RECORDS FOR THE TASK Block Start

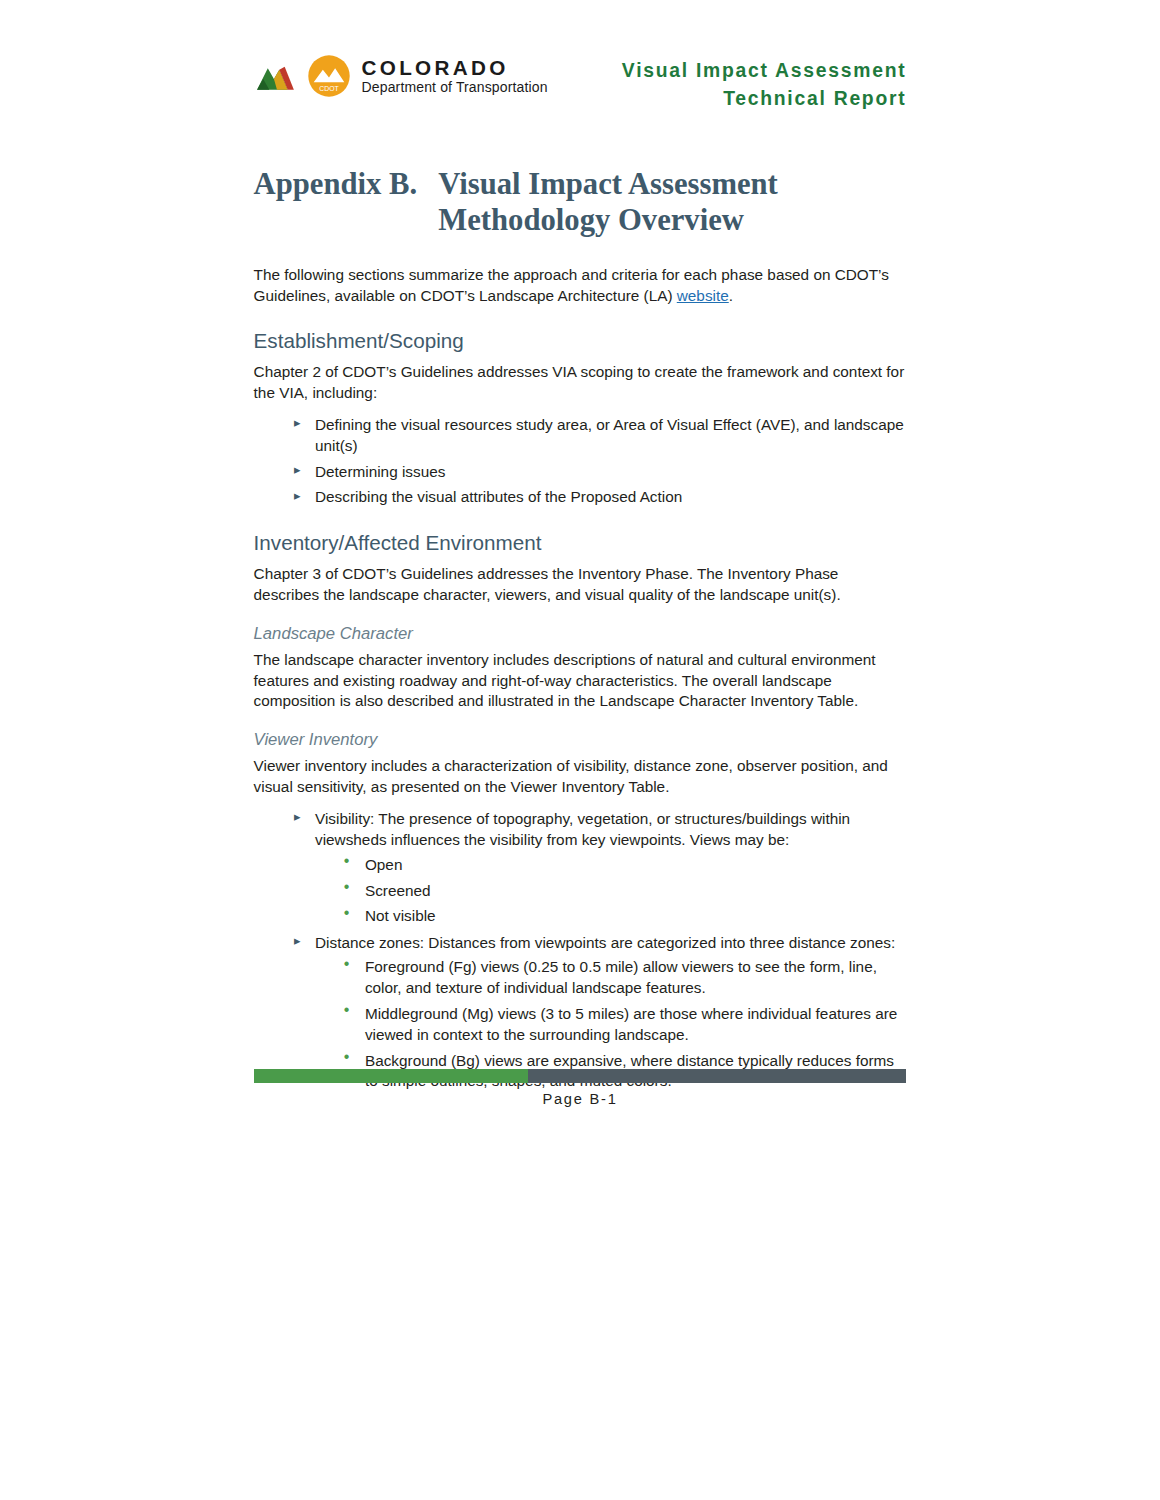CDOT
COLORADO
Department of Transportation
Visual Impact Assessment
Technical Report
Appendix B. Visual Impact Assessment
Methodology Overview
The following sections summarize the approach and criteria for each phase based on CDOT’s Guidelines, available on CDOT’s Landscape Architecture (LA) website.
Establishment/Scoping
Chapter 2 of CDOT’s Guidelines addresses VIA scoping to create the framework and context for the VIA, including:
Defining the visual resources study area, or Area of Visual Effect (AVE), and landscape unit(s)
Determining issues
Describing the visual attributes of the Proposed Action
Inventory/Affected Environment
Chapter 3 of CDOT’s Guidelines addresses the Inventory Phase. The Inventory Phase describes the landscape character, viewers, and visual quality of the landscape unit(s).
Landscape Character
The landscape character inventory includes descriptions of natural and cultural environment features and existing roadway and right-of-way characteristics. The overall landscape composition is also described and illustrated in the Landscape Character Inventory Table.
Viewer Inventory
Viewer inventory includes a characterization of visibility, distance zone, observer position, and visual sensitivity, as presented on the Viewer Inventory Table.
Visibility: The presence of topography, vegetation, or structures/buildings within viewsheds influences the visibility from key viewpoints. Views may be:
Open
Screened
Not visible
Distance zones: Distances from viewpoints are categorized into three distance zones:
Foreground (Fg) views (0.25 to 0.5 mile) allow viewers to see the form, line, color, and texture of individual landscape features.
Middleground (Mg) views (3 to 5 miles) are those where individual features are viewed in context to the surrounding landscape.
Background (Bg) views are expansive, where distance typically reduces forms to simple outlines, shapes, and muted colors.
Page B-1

RECORDS FOR THE TASK Block End

AIM OF THE EXERCISE
Wherever the string "context" appears in the entries, copy that line.

TASK OUTPUT
Chapter 2 of CDOT’s Guidelines addresses VIA scoping to create the framework and context for the VIA, including:
Middleground (Mg) views (3 to 5 miles) are those where individual features are viewed in context to the surrounding landscape.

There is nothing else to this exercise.